▸ **RECORDED DATA**
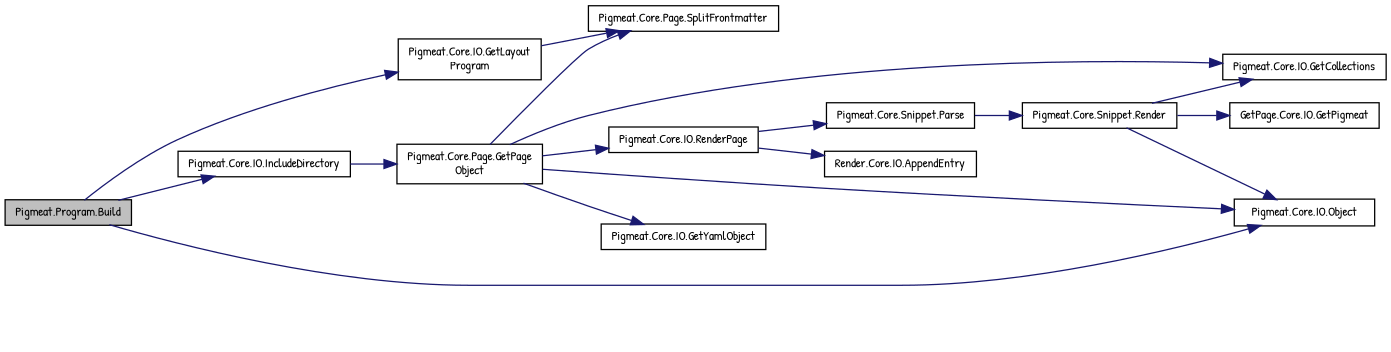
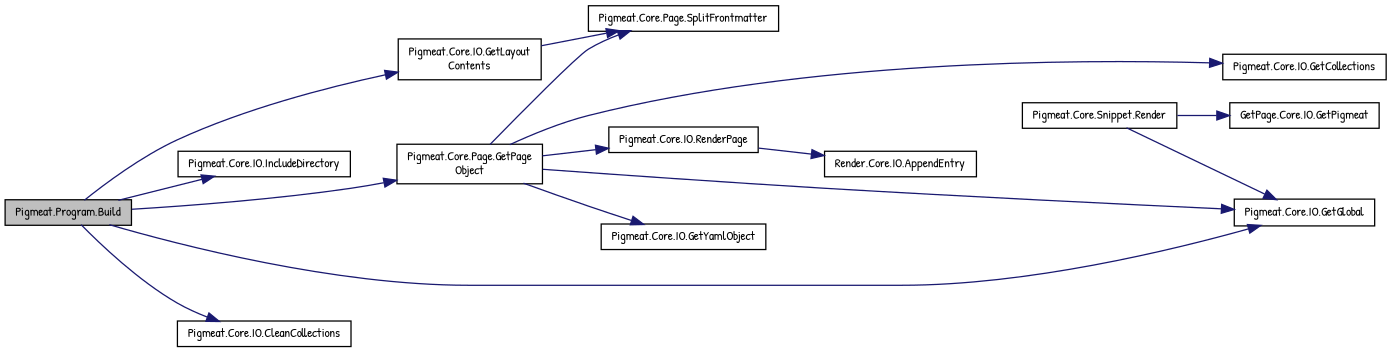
  digraph {
    fontname="Patrick Hand"
    rankdir=LR
    node [color=black fillcolor=white fontname="Patrick Hand" fontsize=10 shape=record style=filled]
    edge [color=midnightblue fontname="Patrick Hand" fontsize=10 labelfontname=Helvetica labelfontsize=10 style=solid]
    n1 [fillcolor=grey75 fontcolor=black height=0.2 label="Pigmeat.Program.Build" width=0.4]
-   n2 [height=0.2 label="Pigmeat.Core.IO.Object" width=0.4]
-   n3 [height=0.2 label="Pigmeat.Core.IO.GetLayout\lProgram" width=0.4]
+   n2 [height=0.2 label="Pigmeat.Core.IO.GetGlobal" width=0.4]
+   n3 [height=0.2 label="Pigmeat.Core.IO.GetLayout\lContents" width=0.4]
    n4 [height=0.2 label="Pigmeat.Core.Page.GetPage\lObject" width=0.4]
    n5 [height=0.2 label="Pigmeat.Core.IO.IncludeDirectory" width=0.4]
+   n6 [height=0.2 label="Pigmeat.Core.IO.CleanCollections" width=0.4]
    n7 [height=0.2 label="Pigmeat.Core.Page.SplitFrontmatter" width=0.4]
    n8 [height=0.2 label="Pigmeat.Core.IO.GetYamlObject" width=0.4]
    n9 [height=0.2 label="Pigmeat.Core.IO.GetCollections" width=0.4]
    n10 [height=0.2 label="Pigmeat.Core.IO.RenderPage" width=0.4]
-   n11 [height=0.2 label="Pigmeat.Core.Snippet.Parse" width=0.4]
    n12 [height=0.2 label="Render.Core.IO.AppendEntry" width=0.4]
    n13 [height=0.2 label="Pigmeat.Core.Snippet.Render" width=0.4]
    n14 [height=0.2 label="GetPage.Core.IO.GetPigmeat" width=0.4]
    n1 -> n2
    n1 -> n3
-   n5 -> n4
+   n1 -> n4
    n1 -> n5
+   n1 -> n6
    n3 -> n7
    n4 -> n2
    n4 -> n7
    n4 -> n8
    n4 -> n9
    n4 -> n10
-   n10 -> n11
    n10 -> n12
-   n11 -> n13
    n13 -> n2
-   n13 -> n9
    n13 -> n14
  }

▸ **TASK PROMPT**
Please reproduce every line of the records above verbatim, leaving out the pictures.

▸ **SOLVED PROBLEM**
  digraph {
    fontname="Patrick Hand"
    rankdir=LR
    node [color=black fillcolor=white fontname="Patrick Hand" fontsize=10 shape=record style=filled]
    edge [color=midnightblue fontname="Patrick Hand" fontsize=10 labelfontname=Helvetica labelfontsize=10 style=solid]
    n1 [fillcolor=grey75 fontcolor=black height=0.2 label="Pigmeat.Program.Build" width=0.4]
-   n2 [height=0.2 label="Pigmeat.Core.IO.Object" width=0.4]
-   n3 [height=0.2 label="Pigmeat.Core.IO.GetLayout\lProgram" width=0.4]
+   n2 [height=0.2 label="Pigmeat.Core.IO.GetGlobal" width=0.4]
+   n3 [height=0.2 label="Pigmeat.Core.IO.GetLayout\lContents" width=0.4]
    n4 [height=0.2 label="Pigmeat.Core.Page.GetPage\lObject" width=0.4]
    n5 [height=0.2 label="Pigmeat.Core.IO.IncludeDirectory" width=0.4]
+   n6 [height=0.2 label="Pigmeat.Core.IO.CleanCollections" width=0.4]
    n7 [height=0.2 label="Pigmeat.Core.Page.SplitFrontmatter" width=0.4]
    n8 [height=0.2 label="Pigmeat.Core.IO.GetYamlObject" width=0.4]
    n9 [height=0.2 label="Pigmeat.Core.IO.GetCollections" width=0.4]
    n10 [height=0.2 label="Pigmeat.Core.IO.RenderPage" width=0.4]
-   n11 [height=0.2 label="Pigmeat.Core.Snippet.Parse" width=0.4]
    n12 [height=0.2 label="Render.Core.IO.AppendEntry" width=0.4]
    n13 [height=0.2 label="Pigmeat.Core.Snippet.Render" width=0.4]
    n14 [height=0.2 label="GetPage.Core.IO.GetPigmeat" width=0.4]
    n1 -> n2
    n1 -> n3
-   n5 -> n4
+   n1 -> n4
    n1 -> n5
+   n1 -> n6
    n3 -> n7
    n4 -> n2
    n4 -> n7
    n4 -> n8
    n4 -> n9
    n4 -> n10
-   n10 -> n11
    n10 -> n12
-   n11 -> n13
    n13 -> n2
-   n13 -> n9
    n13 -> n14
  }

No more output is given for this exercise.